TASK REQUIREMENTS — Return exactly the lines of the records below, starting at the line that contains "thumb cmc: (240, 342)" and ending at the line that contains "pinky tip: (320, 385)", with both of those lines kept.

━━━━━ RECORDS PROVIDED ━━━━━

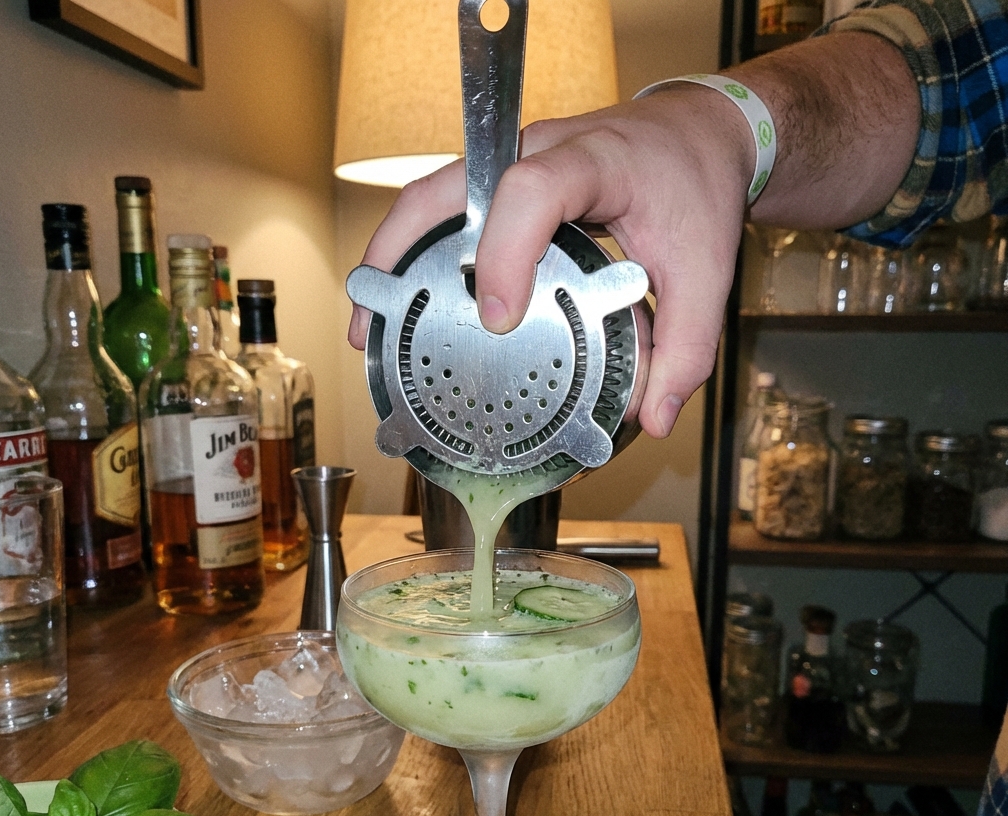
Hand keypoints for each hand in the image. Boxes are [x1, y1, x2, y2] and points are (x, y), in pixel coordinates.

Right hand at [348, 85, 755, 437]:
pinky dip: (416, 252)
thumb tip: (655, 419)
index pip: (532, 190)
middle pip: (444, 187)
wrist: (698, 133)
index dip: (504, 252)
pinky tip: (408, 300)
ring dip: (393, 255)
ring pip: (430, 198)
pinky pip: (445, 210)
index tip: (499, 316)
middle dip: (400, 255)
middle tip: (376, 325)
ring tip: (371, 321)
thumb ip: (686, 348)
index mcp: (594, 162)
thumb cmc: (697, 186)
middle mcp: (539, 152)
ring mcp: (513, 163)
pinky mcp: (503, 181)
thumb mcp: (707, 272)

━━━━━
━━━━━ RECORDS PROVIDED ━━━━━

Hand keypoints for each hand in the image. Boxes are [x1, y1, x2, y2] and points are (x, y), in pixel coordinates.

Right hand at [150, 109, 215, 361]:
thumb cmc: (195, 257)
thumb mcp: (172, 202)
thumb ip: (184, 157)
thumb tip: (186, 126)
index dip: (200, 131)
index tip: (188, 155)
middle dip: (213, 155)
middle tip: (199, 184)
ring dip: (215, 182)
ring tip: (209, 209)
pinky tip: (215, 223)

━━━━━
━━━━━ RECORDS PROVIDED ━━━━━

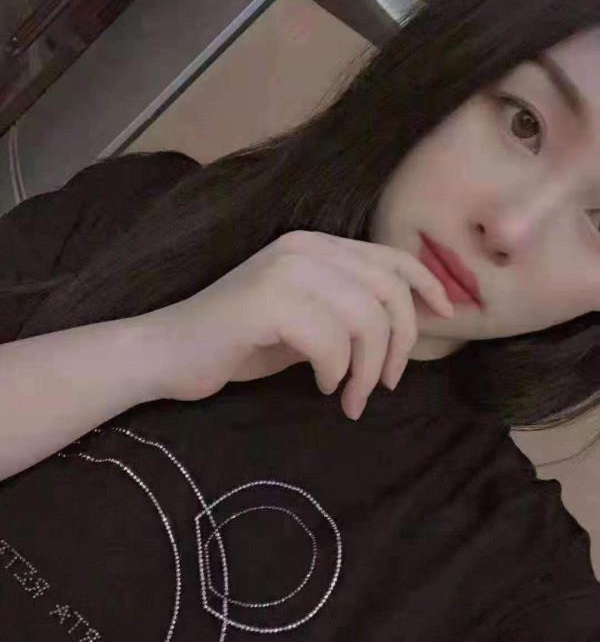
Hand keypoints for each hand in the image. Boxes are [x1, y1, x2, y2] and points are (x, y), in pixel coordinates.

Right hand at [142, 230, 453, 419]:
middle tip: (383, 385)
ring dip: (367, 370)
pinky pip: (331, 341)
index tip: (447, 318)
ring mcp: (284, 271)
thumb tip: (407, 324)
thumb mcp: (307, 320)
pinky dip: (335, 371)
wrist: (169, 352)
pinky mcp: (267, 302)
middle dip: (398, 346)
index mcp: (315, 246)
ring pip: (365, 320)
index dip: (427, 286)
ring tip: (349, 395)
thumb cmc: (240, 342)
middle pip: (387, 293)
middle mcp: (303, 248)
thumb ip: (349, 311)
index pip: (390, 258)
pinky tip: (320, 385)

━━━━━

WRITTEN RESPONSE —
thumb cmc: (240, 342)
middle pip: (387, 293)
middle mcp: (303, 248)
thumb ip: (349, 311)
index pip: (390, 258)
pinky tip: (320, 385)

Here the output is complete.